A Welding Teacher Stages a Mock Execution
When standing before a classroom of adolescent students and attempting to cram something like useful information into their Xbox-addled brains, the ability to keep their attention is the closest a teacher might come to finding the Holy Grail. A 60-year-old welding teacher from Virginia recently had enough of his students' insolence and disciplined them the only way he knew how -- by lining them up against the wall and summarily (simulating) blowing their brains out.
David De Lossy/Photodisc/Getty Images
Which may explain why the reading assignment the night before was Ezekiel 25:17.
Manuael Dillow was evidently at his wits' end about how to get his students' attention when he had the bright idea to borrow a blank-firing handgun from a staff member from another department and use it to scare the dickens out of his students by firing it at them point blank.
After the targeted students realized they weren't hurt (although they probably had to change their pants), they presumably gave their undivided attention to Dillow's very important welding demonstration for the rest of the period, because a man that unhinged and in possession of a welding torch is no one to be messed with.

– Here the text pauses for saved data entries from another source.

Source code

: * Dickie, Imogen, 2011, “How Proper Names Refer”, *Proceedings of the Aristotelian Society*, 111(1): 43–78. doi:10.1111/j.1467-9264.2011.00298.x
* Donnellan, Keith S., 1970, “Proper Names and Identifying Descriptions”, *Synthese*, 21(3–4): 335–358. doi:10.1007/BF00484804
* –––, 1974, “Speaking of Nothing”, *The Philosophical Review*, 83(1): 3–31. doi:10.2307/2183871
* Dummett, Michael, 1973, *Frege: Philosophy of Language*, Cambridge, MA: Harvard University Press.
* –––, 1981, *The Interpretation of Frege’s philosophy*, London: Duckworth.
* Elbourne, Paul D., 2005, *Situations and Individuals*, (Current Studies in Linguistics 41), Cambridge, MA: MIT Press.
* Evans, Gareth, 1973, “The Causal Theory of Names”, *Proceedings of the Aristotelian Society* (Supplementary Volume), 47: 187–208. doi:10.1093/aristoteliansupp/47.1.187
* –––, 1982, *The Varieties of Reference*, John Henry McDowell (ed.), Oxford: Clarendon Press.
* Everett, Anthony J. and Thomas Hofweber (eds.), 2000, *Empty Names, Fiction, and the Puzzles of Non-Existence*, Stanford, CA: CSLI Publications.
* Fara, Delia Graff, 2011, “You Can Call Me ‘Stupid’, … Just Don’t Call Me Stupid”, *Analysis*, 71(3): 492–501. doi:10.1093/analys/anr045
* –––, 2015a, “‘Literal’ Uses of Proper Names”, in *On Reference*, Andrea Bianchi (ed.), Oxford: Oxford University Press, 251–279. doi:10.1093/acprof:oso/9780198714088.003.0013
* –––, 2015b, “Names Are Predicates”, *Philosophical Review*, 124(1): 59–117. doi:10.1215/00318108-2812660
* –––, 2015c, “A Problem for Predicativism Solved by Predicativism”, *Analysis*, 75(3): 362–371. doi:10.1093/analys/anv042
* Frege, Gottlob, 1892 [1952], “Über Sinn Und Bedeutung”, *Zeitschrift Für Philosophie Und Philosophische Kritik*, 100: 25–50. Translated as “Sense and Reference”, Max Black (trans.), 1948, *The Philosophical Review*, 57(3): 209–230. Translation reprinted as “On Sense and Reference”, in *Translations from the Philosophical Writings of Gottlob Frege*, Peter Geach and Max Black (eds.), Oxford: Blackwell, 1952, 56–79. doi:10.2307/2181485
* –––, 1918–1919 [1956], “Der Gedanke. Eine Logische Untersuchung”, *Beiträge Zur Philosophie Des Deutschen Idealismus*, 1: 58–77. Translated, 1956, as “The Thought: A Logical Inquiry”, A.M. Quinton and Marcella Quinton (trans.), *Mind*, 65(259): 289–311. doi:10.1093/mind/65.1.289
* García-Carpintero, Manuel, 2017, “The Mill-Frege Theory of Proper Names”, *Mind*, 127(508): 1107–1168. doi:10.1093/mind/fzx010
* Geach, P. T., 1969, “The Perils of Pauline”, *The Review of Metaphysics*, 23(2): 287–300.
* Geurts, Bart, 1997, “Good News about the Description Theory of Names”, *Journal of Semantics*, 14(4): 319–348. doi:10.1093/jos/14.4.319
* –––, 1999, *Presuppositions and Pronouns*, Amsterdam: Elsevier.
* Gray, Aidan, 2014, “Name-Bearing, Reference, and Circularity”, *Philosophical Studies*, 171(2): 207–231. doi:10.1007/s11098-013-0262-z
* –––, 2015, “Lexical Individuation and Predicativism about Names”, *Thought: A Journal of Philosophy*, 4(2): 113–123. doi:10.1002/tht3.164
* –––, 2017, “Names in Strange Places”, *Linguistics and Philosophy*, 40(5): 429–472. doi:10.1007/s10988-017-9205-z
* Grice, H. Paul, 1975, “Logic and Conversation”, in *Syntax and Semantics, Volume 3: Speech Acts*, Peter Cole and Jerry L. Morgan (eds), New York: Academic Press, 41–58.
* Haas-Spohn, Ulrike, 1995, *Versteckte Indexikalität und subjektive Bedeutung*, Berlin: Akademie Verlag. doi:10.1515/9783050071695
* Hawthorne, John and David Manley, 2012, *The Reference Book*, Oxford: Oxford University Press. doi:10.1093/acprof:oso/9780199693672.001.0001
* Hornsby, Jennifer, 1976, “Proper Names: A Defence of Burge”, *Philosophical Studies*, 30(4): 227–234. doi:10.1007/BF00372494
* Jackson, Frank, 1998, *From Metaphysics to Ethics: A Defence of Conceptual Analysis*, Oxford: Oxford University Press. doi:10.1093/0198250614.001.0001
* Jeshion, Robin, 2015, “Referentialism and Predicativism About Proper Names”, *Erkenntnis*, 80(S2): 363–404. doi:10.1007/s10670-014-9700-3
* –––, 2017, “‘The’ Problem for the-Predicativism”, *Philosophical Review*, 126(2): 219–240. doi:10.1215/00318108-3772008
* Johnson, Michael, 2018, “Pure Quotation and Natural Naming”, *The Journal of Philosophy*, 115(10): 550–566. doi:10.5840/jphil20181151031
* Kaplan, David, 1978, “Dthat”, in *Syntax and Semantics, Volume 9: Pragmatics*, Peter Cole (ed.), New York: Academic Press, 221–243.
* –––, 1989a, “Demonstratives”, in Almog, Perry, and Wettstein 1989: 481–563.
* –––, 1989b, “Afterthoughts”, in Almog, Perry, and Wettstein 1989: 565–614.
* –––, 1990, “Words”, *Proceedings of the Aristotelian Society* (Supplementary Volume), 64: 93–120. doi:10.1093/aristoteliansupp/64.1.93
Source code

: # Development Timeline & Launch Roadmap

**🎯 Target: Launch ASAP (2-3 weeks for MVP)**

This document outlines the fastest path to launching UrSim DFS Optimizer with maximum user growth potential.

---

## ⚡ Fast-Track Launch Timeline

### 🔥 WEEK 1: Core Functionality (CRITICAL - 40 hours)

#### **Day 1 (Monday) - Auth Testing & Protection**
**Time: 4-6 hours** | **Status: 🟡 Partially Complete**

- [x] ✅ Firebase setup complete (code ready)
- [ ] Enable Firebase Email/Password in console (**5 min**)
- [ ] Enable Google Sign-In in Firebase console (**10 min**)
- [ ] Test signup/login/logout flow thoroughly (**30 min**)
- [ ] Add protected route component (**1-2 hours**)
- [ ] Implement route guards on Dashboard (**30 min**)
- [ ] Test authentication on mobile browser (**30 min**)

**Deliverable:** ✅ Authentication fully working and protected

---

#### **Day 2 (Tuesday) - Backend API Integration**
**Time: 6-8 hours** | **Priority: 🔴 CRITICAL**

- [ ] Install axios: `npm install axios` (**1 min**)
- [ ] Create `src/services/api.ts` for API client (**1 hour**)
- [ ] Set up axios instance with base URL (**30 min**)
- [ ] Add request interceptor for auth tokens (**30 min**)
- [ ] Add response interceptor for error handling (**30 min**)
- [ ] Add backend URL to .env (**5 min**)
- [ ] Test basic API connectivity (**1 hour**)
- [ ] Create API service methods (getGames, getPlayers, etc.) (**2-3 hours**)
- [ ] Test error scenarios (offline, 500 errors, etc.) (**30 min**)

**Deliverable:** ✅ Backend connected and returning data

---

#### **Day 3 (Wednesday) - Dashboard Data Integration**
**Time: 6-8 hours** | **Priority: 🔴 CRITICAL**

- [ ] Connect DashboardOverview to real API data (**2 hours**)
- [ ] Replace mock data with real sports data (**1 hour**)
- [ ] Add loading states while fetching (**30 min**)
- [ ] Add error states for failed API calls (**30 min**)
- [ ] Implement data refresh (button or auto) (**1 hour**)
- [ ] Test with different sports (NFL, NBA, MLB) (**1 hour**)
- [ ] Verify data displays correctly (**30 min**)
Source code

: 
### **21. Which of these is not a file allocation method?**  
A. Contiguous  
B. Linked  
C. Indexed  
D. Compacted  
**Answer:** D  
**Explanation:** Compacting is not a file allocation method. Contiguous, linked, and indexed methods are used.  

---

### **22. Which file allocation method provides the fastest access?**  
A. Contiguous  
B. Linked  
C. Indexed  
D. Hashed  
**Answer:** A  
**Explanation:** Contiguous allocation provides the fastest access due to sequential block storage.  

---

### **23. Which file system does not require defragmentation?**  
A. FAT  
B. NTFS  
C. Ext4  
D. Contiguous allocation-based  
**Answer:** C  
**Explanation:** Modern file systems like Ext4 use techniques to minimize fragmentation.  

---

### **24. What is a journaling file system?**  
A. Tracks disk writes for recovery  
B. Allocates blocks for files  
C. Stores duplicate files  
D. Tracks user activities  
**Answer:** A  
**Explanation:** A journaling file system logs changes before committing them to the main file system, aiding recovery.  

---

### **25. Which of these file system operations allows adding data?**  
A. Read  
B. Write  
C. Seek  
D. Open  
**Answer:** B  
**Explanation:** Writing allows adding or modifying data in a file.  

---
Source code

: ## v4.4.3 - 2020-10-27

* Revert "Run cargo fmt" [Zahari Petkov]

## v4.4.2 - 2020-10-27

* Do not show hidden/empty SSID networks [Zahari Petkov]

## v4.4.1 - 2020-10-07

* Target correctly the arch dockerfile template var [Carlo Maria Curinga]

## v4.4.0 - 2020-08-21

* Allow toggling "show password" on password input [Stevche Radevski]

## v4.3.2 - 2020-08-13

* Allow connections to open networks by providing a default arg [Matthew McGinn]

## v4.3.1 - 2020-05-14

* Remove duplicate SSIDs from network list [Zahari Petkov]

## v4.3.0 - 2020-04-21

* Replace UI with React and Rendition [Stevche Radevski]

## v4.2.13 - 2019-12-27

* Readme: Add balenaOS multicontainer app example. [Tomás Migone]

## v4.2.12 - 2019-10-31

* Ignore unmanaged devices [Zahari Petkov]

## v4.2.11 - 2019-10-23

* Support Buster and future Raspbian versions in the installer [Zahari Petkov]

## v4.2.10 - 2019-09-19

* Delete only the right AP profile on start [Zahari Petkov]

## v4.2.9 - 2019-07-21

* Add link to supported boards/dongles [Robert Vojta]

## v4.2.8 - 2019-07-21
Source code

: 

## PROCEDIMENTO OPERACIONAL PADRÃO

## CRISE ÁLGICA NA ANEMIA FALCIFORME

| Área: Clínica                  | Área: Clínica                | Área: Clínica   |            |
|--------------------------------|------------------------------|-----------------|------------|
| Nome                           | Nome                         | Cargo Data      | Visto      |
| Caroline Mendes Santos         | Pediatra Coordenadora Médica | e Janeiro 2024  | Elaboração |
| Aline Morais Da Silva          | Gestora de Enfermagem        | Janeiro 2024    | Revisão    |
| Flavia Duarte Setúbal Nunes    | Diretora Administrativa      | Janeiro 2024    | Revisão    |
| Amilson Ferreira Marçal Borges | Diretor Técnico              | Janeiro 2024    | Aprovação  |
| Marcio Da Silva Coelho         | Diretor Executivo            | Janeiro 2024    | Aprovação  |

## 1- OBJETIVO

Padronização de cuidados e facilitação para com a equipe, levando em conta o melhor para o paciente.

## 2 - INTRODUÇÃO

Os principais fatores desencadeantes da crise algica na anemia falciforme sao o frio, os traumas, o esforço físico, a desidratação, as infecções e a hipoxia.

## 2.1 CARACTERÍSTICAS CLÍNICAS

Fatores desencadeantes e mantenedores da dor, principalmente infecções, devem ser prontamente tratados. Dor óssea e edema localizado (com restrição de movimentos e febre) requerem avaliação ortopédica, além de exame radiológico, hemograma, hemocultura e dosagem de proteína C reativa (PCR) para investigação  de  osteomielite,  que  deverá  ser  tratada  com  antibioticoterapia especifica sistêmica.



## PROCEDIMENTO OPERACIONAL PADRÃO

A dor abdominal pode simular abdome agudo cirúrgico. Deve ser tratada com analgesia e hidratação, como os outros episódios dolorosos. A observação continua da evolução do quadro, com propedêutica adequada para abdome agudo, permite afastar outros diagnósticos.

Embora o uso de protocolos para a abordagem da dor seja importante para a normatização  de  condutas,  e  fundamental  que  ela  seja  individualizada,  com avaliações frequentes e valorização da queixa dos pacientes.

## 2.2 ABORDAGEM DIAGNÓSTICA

Digital Vision./Digital Vision/Getty Images
If you can't hold a kid's attention with this in the first place, maybe teaching isn't for you.
Unfortunately for Dillow, discharging a weapon directly into someone's face, even if it's unloaded, is apparently a crime, and he received a five-year suspended jail sentence and two years' probation for the prank. The kids learned something valuable about the world that day: The standards for getting hired as a schoolteacher in some places are just lax as shit.